Sound smart: “The filmmakers violated the sacred ‘leave no trace’ rule by leaving behind Reese Witherspoon’s boot, which she chucks over a cliff in the opening scene. This being Oregon, one intrepid hiker went back and found it two years later, near Government Camp. Apparently, he keeps it on his bookshelf now.”

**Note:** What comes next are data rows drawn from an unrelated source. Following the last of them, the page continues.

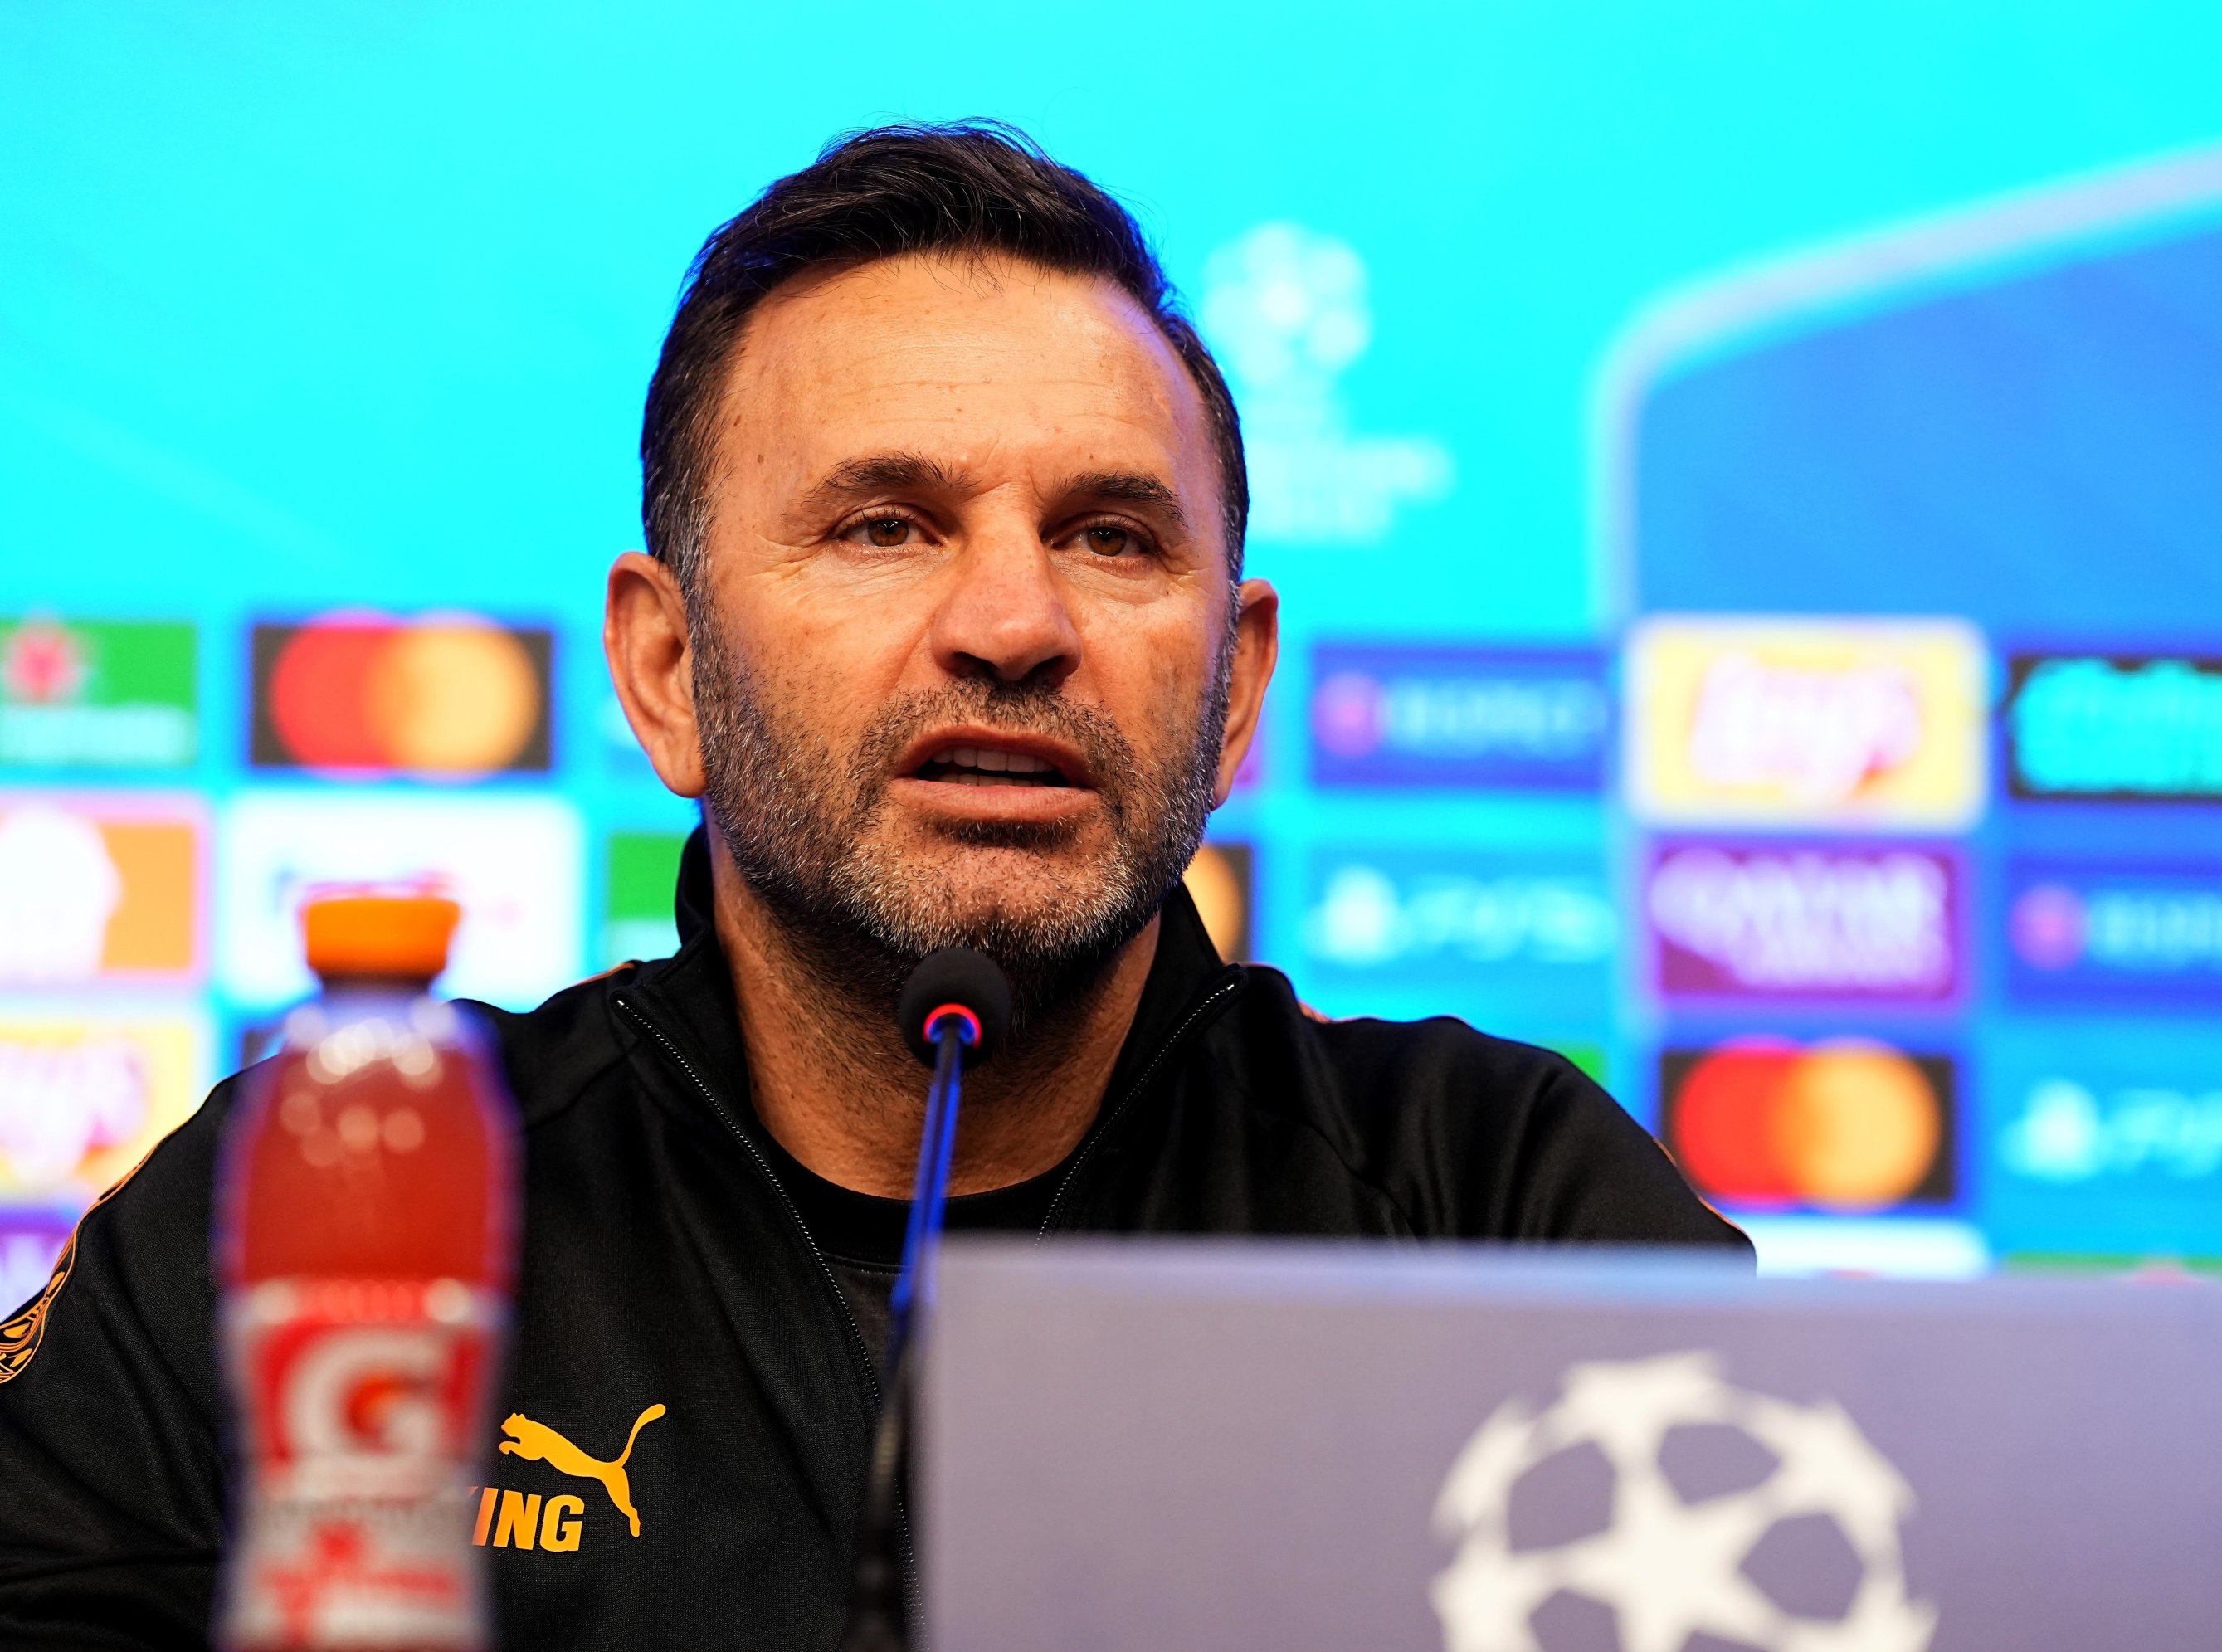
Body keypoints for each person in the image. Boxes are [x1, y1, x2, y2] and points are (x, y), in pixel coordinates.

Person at [0, 122, 1747, 1649]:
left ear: (1234, 694)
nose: (1013, 624)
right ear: (668, 672)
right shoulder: (333, 1198)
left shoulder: (1495, 1203)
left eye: (1111, 537)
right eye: (884, 526)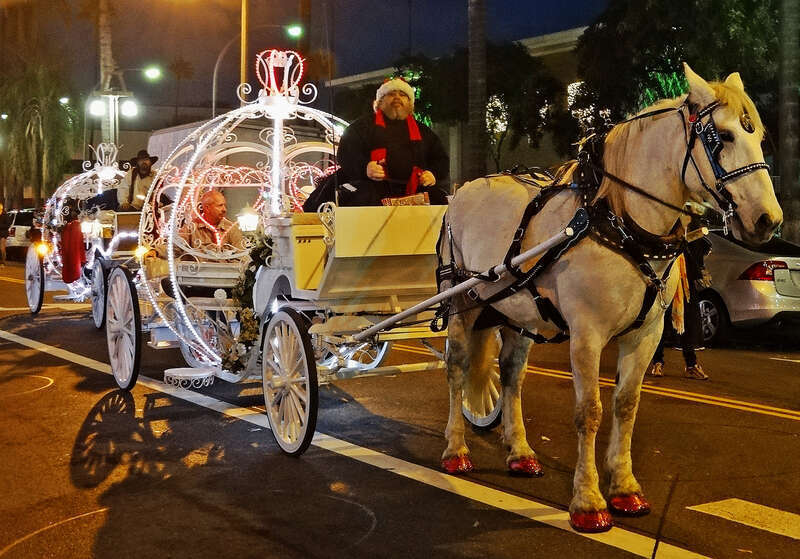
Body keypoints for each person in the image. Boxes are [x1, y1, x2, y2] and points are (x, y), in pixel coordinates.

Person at [337, 77, 450, 206]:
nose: (397, 98)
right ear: (380, 102)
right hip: (373, 190)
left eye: (402, 95)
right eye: (391, 94)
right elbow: (346, 154)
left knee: (439, 198)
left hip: (416, 190)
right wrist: (366, 168)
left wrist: (432, 174)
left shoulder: (424, 131)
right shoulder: (362, 127)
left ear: (410, 104)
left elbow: (441, 159)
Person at [647, 231, 713, 380]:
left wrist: (699, 271)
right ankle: (657, 362)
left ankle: (691, 364)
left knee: (686, 321)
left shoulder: (691, 222)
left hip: (684, 278)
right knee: (661, 319)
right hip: (667, 272)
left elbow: (697, 248)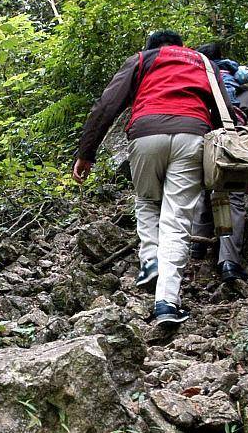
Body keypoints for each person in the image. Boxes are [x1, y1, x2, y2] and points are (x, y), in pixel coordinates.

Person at [72, 30, 236, 326]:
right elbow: (223, 108)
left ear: (151, 48)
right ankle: (167, 304)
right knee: (177, 221)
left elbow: (107, 106)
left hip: (145, 134)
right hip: (192, 134)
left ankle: (150, 260)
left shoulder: (142, 60)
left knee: (147, 200)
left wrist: (87, 152)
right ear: (179, 46)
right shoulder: (202, 61)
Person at [190, 42, 248, 282]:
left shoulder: (197, 87)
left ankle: (197, 248)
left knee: (202, 192)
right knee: (232, 200)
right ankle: (229, 264)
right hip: (235, 147)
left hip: (204, 143)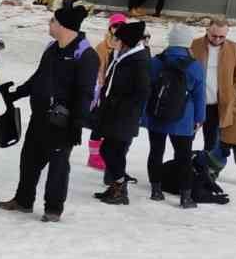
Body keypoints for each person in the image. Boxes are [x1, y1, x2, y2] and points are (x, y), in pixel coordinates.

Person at [0, 4, 99, 222]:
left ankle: (53, 209)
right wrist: (19, 93)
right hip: (40, 116)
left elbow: (85, 93)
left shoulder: (85, 55)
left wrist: (77, 124)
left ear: (65, 26)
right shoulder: (52, 48)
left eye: (53, 21)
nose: (49, 23)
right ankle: (23, 200)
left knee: (58, 166)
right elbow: (39, 77)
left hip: (63, 122)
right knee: (29, 159)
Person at [144, 23, 206, 207]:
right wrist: (199, 118)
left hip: (157, 115)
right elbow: (199, 95)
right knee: (183, 156)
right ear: (188, 43)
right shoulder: (195, 66)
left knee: (156, 151)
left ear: (170, 41)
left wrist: (144, 115)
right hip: (183, 118)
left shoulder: (156, 62)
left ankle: (156, 190)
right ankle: (185, 197)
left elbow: (148, 89)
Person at [191, 19, 236, 185]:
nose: (217, 40)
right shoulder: (195, 45)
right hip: (198, 102)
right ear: (207, 31)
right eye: (214, 36)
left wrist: (232, 92)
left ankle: (207, 173)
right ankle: (190, 167)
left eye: (221, 37)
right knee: (188, 137)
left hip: (220, 104)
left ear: (227, 34)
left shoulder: (234, 48)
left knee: (213, 141)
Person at [92, 20, 152, 205]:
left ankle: (119, 187)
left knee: (111, 150)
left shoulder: (139, 61)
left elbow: (142, 91)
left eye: (117, 38)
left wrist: (119, 103)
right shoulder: (121, 56)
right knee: (111, 150)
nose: (113, 40)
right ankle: (117, 186)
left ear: (126, 42)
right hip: (113, 111)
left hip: (124, 115)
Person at [87, 12, 129, 171]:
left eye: (121, 26)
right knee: (98, 124)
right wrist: (100, 85)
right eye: (115, 25)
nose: (118, 29)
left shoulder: (127, 46)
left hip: (116, 92)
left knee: (110, 125)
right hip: (102, 90)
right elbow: (97, 69)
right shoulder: (102, 47)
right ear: (110, 27)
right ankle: (93, 155)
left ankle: (105, 153)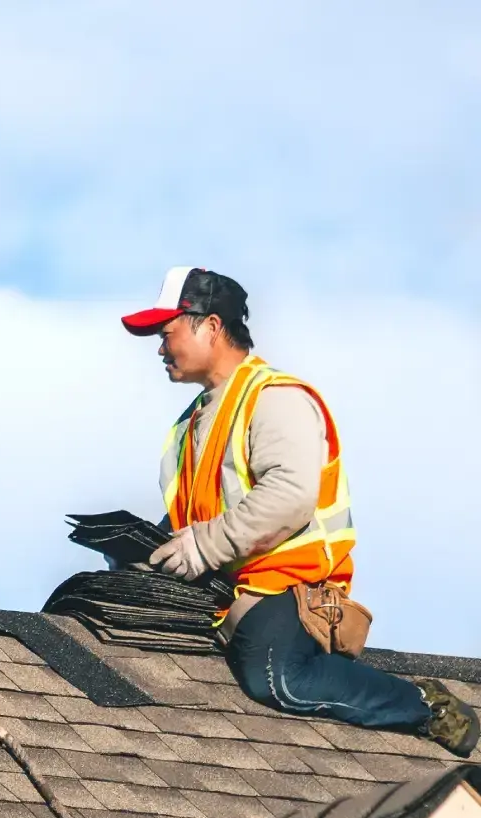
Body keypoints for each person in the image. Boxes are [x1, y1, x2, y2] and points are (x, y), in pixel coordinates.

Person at [127, 266, 475, 757]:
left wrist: (201, 547)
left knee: (277, 678)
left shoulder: (275, 399)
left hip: (288, 586)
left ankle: (426, 706)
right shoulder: (191, 425)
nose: (160, 349)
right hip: (224, 587)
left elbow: (289, 496)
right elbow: (194, 519)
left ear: (210, 326)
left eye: (167, 334)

My Own Private Idaho, 1991

Saturday, Midnight

Invite: An “Old Portland”-er
What it’s about: A narcoleptic street hustler falls in love with another hustler, who’s also the son of the mayor of Portland. With Shakespearean overtones. 
Super-Oregon because: It allows natives to claim now-vanished grit without having to continue to experience it. 
Sound smart: “Homeboy River Phoenix knocked it out of the park as the gay street hustler Mike Walker, but the best performance was probably by that crew member pretending to be a statue on top of the downtown Elk Fountain.” 

Without Limits, 1998

Sunday, 2 p.m.

Invite: A Nike employee
What it’s about: Coos Bay hero Steve Prefontaine’s rise to become one of the greatest runners of all time
Super-Oregon because: The protagonist’s story combines work ethic, gnarly attitude, and a great mustache with multinational corporate branding.
Sound smart: That Nike origin story took some serious poetic license. As you no doubt know, Bill Bowerman did not come up with the swoosh (hats off to Carolyn Davidson for that). But Prefontaine? Yeah, he was a badass.”

Old Joy, 2006

Sunday, 8 p.m.

Invite: Your dog 
What it’s about: Two old friends reunite for a weekend camping trip in the Cascades. Nothing (and everything) happens. Based on a story by Portland writer Jonathan Raymond.
Super-Oregon because: A bearded man and his bestie get naked in the woods and listen to radio shows about the problems with a two-party system.
Sound smart: “Will Oldham and Daniel London ending up at Bagby Hot Springs in a film that went on to win awards from the Los Angeles Film Critics Association and at the Rotterdam and Sarasota Film Festivals ... kind of ruined the place for the rest of us.”

Green Room, 2016

Sunday, Midnight

Invite: Your band
What it’s about: A punk group plays at a skinhead bar in the Oregon woods, and a dead body shows up. Bad news for all. 
Super-Oregon because: It harks back to the lost youths of the disproportionate number of Portlanders who are/were in punk bands, albeit with lower body counts.
Sound smart: “The budget for this one came in at under $5 million, at least some portion of which was spent on two acres of corn in a cornfield in Clackamas so the farmer wouldn’t harvest it before shooting.”